History

Bremen
- Name: Libelle
- Launched: October 24, 1864
- Fate: Wrecked on the reef at Wake Island March 4, 1866

General characteristics
- Class & type: Barque
- Tonnage: 650 (net)

= Libelle (barque) =

Iron-hulled ship built in Bremen in 1864

Libelle was a 650-ton iron-hulled barque, built in the Free City of Bremen in 1864. The ship was transporting quicksilver and passengers when she wrecked on the eastern reef of Wake Island in 1866. After three weeks they set out in a longboat and Gig they sailed to Guam, with only 22 in the longboat making it. In the years that followed many made expeditions to search cargo of the Libelle, to make dives to recover the quicksilver flasks. The anchor remains on Peale island, and was rediscovered in the 1930s when Wake became a seaplane port with a hotel.

==History==
Libelle was launched on September 24, 1864, and on October 8, the ship set sail for Honolulu. From Hawaii, Libelle sailed to the Chinese ports of Hong Kong and Niuzhuang.

## Supplied material

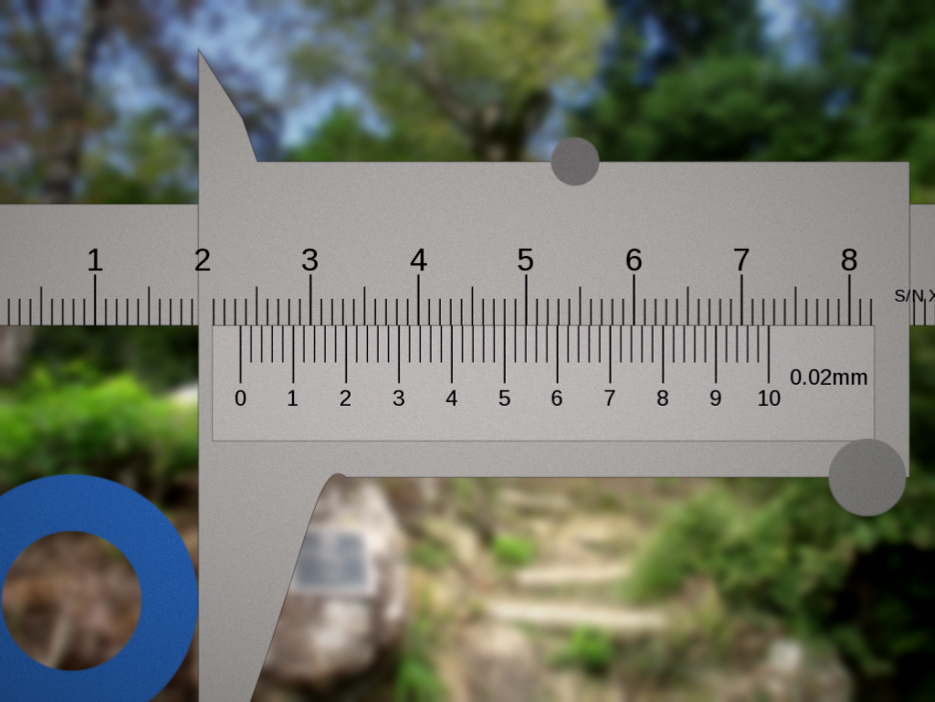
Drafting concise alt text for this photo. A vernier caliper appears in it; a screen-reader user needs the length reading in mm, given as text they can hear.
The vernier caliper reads 23.5 mm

## Problem set
1 - From the article on the barque Libelle, extract the passage starting at "Iron-hulled ship built" and ending at "Kong and Niuzhuang.".
2 - Continue the article on the barque Libelle from its last sentence.

## Results by task
1 -
Iron-hulled ship built in Bremen in 1864

Libelle was a 650-ton iron-hulled barque, built in the Free City of Bremen in 1864. The ship was transporting quicksilver and passengers when she wrecked on the eastern reef of Wake Island in 1866. After three weeks they set out in a longboat and Gig they sailed to Guam, with only 22 in the longboat making it. In the years that followed many made expeditions to search cargo of the Libelle, to make dives to recover the quicksilver flasks. The anchor remains on Peale island, and was rediscovered in the 1930s when Wake became a seaplane port with a hotel.

==History==
Libelle was launched on September 24, 1864, and on October 8, the ship set sail for Honolulu. From Hawaii, Libelle sailed to the Chinese ports of Hong Kong and Niuzhuang.

2 -
==Shipwreck==
On the night of March 4, 1866, Libelle struck the eastern reef of Wake Island during a gale. Commanded by Captain Anton Tobias, the ship was en route from San Francisco to Hong Kong. Among its passengers were the 50-year-old English-born opera singer Madame Anna Bishop (on the first leg of a Far East tour), her second husband and New York diamond merchant Martin Schultz, pianist and vocalist Charles Lascelles, Eugene Van Reed who was the first Consul General of the then independent Kingdom of Hawaii to the Court of the Emperor of Japan, and Imperial Japanese military officer Yabe Kisaboro. After a night on board the vessel now stuck on the reef, the passengers and crew reached the shore with very limited supplies such as some bedding, a barrel of beef, several bags of flour and some kegs of wine. After three days of searching and digging on the island for water the crew was able to recover a 200-gallon water tank from the wrecked ship. Valuable cargo was also recovered and buried on the island including some of the 1,000 flasks of mercury (quicksilver), as well as coins and precious stones valued at $93,943.08. After three weeks with a dwindling water supply and no sign of rescue, the passengers and crew decided to leave Wake and attempt to sail to Guam (the center of the then Spanish colony of the Mariana Islands) on the two remaining boats from Libelle. The 22 passengers and some of the crew sailed in the 22 foot longboat under the command of the first mate Rudolf Kausch and the remainder of the crew sailed with Captain Tobias in the 20 foot gig. On April 8, 1866, after thirteen days of frequent squalls, short rations, and tropical sun, the longboat reached Guam. The gig, commanded by the captain, was lost at sea.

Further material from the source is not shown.